The (R)evolution of Scientific Workflows in the Agentic AI Era: Towards Autonomous Science
This addresses the challenge for researchers who are burdened by manual workflow management, offering a transformative vision for scientific discovery, though it is conceptual and incremental in implementation.
The paper tackles the problem of manual coordination in scientific workflows by proposing a conceptual framework and architectural blueprint for integrating AI agents, aiming to enable fully autonomous, distributed scientific laboratories with potential for 100x acceleration in discovery.

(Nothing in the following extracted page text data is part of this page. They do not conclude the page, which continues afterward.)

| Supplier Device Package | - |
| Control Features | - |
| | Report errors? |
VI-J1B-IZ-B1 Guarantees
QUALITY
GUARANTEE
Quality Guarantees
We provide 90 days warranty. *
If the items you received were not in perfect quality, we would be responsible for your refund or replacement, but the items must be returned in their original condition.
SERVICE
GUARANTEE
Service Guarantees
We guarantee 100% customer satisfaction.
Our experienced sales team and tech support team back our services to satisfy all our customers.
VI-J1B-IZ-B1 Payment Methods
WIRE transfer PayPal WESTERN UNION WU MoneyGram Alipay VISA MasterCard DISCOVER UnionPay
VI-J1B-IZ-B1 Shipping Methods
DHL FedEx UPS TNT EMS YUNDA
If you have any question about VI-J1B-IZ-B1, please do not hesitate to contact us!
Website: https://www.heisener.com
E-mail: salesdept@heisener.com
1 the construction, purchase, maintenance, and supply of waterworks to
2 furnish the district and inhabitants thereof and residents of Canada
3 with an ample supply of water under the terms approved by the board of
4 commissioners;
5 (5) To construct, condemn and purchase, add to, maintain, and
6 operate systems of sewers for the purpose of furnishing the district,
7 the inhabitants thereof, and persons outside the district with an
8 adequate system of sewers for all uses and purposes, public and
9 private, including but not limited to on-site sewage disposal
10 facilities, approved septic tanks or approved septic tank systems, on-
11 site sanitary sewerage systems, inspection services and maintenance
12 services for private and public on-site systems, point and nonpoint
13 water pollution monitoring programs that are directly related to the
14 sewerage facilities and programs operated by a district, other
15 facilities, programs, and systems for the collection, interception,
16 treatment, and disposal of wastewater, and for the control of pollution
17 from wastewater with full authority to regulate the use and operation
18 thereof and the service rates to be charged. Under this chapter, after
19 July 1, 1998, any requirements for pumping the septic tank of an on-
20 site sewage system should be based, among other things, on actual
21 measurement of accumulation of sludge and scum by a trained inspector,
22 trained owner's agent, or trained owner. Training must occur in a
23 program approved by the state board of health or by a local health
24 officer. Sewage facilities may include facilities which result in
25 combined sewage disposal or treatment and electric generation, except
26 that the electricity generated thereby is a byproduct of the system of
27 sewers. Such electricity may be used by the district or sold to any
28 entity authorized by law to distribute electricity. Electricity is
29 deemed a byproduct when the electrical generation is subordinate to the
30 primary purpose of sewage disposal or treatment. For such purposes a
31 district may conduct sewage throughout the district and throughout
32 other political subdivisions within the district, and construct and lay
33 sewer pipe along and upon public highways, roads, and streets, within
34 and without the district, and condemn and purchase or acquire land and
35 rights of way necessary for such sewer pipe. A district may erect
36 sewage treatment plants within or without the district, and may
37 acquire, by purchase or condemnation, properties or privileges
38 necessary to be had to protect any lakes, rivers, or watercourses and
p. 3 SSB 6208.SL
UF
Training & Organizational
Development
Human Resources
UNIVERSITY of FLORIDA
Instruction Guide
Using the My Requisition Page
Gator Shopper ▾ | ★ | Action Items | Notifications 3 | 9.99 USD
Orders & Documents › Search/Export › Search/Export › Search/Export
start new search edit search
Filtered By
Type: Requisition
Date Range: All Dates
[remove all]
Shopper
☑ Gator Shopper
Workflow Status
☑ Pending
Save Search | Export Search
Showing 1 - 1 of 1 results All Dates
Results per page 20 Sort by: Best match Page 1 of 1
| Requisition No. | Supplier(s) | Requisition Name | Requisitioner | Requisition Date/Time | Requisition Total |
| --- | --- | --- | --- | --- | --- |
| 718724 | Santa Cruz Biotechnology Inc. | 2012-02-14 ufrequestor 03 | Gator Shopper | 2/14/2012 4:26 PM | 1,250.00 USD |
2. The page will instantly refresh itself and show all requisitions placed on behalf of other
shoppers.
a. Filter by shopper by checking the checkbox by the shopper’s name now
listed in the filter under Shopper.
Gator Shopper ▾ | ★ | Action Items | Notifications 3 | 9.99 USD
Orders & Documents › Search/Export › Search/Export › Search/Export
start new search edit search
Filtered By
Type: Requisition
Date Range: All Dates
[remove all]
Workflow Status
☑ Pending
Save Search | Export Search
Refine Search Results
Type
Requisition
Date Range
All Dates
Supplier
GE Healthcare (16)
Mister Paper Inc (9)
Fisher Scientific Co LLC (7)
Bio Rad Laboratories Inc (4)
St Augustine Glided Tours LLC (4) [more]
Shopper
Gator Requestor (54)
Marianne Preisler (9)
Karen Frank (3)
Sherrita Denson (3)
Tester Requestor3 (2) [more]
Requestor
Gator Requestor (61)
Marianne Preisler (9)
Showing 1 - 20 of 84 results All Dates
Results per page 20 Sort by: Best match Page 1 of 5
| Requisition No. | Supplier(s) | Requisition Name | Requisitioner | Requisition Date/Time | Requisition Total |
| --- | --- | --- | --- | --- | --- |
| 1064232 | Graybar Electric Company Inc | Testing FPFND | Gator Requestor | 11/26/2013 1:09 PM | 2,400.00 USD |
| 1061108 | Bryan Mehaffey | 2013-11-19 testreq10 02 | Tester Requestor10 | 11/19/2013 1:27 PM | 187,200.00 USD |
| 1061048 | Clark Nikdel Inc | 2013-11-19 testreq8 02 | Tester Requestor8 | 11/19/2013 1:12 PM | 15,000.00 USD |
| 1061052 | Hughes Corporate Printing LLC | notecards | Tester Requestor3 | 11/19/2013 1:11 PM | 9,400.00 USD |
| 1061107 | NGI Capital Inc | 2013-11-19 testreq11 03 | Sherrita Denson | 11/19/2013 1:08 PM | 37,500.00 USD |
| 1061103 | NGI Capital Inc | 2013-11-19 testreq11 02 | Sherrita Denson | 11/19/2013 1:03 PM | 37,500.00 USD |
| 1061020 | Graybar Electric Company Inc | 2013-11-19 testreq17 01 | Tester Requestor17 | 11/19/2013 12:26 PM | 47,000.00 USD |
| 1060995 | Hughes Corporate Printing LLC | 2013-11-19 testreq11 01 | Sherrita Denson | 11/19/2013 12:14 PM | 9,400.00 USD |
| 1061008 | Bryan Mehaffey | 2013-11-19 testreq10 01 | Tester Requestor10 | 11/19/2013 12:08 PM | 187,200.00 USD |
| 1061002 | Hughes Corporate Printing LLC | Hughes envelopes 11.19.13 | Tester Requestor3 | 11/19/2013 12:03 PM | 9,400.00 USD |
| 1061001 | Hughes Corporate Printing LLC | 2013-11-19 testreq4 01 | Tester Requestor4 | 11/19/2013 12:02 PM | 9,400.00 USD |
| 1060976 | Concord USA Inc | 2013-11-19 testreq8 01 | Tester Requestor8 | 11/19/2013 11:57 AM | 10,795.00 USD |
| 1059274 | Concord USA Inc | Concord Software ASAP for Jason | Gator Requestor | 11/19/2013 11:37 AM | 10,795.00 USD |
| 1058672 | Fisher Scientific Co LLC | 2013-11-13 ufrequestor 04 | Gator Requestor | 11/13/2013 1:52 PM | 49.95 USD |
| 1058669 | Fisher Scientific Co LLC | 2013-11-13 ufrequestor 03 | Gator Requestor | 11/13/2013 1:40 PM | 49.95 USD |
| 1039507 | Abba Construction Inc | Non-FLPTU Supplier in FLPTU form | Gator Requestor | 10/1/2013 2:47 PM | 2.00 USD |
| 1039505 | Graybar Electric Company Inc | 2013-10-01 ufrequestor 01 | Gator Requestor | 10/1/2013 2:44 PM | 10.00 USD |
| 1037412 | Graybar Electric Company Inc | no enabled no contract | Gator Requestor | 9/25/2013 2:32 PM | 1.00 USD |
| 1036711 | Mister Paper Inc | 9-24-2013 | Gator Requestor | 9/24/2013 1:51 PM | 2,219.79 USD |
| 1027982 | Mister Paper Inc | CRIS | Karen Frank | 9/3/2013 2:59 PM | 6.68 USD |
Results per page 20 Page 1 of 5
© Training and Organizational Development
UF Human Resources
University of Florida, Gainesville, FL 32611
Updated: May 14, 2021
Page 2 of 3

Modern scientific discovery increasingly requires coordinating distributed facilities and heterogeneous resources, forcing researchers to act as manual workflow coordinators rather than scientists. Advances in AI leading to AI agents show exciting new opportunities that can accelerate scientific discovery by providing intelligence as a component in the ecosystem. However, it is unclear how this new capability would materialize and integrate in the real world. To address this, we propose a conceptual framework where workflows evolve along two dimensions which are intelligence (from static to intelligent) and composition (from single to swarm) to chart an evolutionary path from current workflow management systems to fully autonomous, distributed scientific laboratories. With these trajectories in mind, we present an architectural blueprint that can help the community take the next steps towards harnessing the opportunities in autonomous science with the potential for 100x discovery acceleration and transformational scientific workflows.